Mo wertet mein Schweigen offenbar als Zustimmung, denn sie zieht ihr Smartphone wieder hervor und beginnt, zu tippen. Dann hebt sie das Handy ans Ohr, und sagt ein paar Sekunden später: »Hey. Also ich glaube …« Wieder wirft sie mir einen Blick zu. Ich spüre das Messer schwer in meiner Hand. »Selena will dich kennenlernen … Okay, gut. Bis gleich.«
Damit legt sie auf und lässt das Handy zurück in die Tasche gleiten.
»Er kommt hoch«, sagt sie. »Wir können in seinem Büro warten.«
Irgendetwas an ihrem Lächeln und der Art und Weise, wie sie sich jetzt zum Gehen wendet, lässt die Anspannung aus meinen Gliedern weichen. Klappernd lege ich das Messer auf die Arbeitsfläche des Küchenblocks. Ich weiß, dass Mo es gehört hat. Doch sie dreht sich nicht um. Sie verlässt einfach die Wohnküche.
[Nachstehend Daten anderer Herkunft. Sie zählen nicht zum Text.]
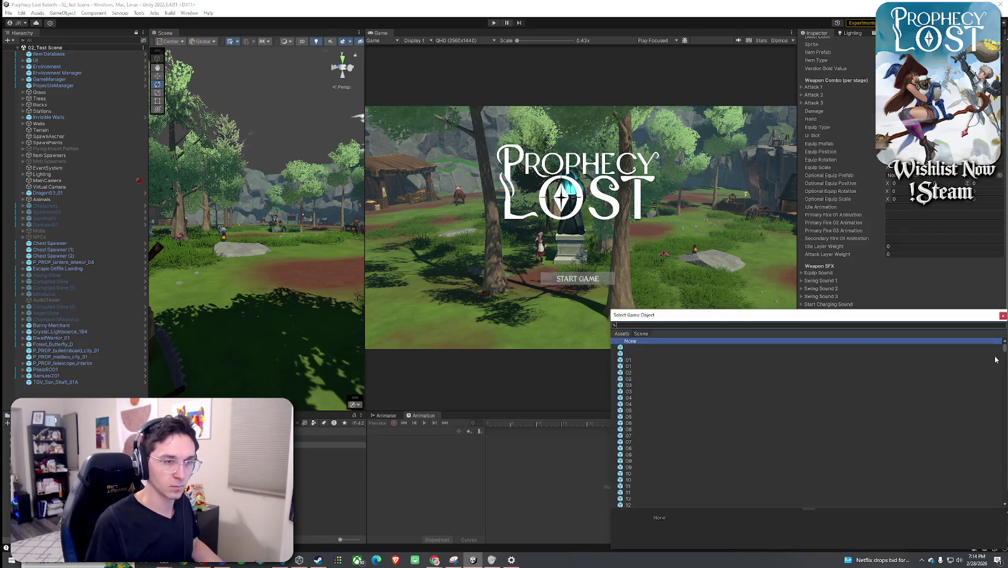
type("hu")
type("ing spear")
»Der Ausgang wäre übrigens in die andere Richtung gewesen«, sagt Mo, sobald wir wieder auf dem Gang stehen.
Ich meine, Belustigung in ihrer Stimme zu hören, als sie den Flur hinunter deutet. Dieses Apartment muss riesig sein. Wer auch immer Eric ist – wenn ihm all das hier gehört, ist er stinkreich.
»Und mein Zimmer kennst du ja auch schon. Besser, wir machen hier mal die Tür zu. Ich bin nicht so die Ordentliche.«
Mo lächelt mich an, während sie die Tür zu dem Schlafzimmer schließt, das ich vorhin für den Ausgang gehalten habe. Das Lächeln hat noch etwas Unsicheres an sich, aber es sieht authentisch aus.
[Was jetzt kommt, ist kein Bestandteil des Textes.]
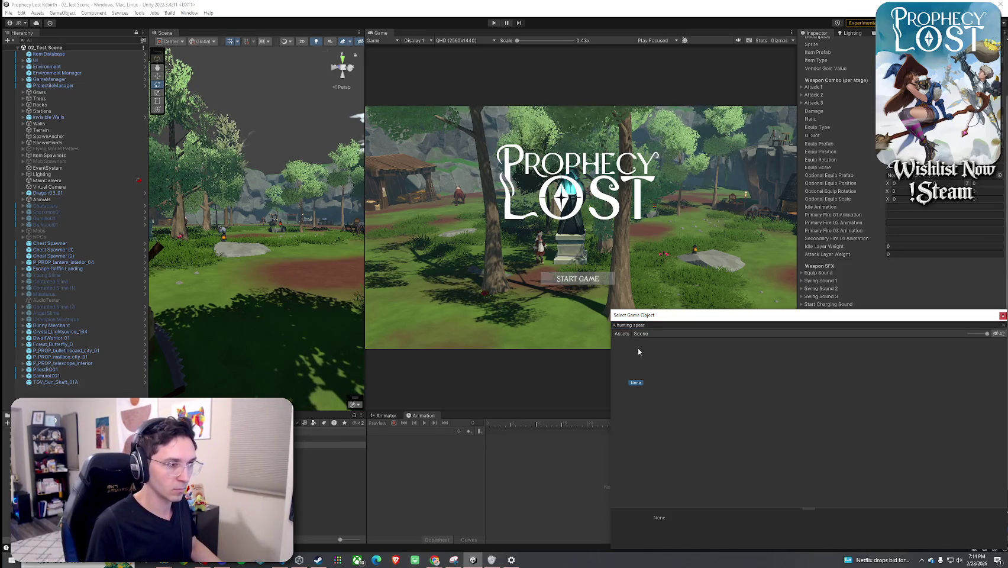
left_click(768, 371)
Ich muss wieder daran denken, dass mich die Traumgänger vermutlich hinter das strahlende Tor gestoßen hätten, wenn sie nicht aufgetaucht wäre. Vermutlich habe ich mit meiner Flucht wirklich überreagiert. Aber bevor ich nicht weiß, wo ich hier genau bin und wie ich hierhergekommen bin, werde ich auf der Hut bleiben. Das nehme ich mir fest vor. Schweigend folge ich Mo den Gang hinunter und um eine Ecke.
»Das ist Erics Büro«, sagt sie schließlich und öffnet eine weitere Tür.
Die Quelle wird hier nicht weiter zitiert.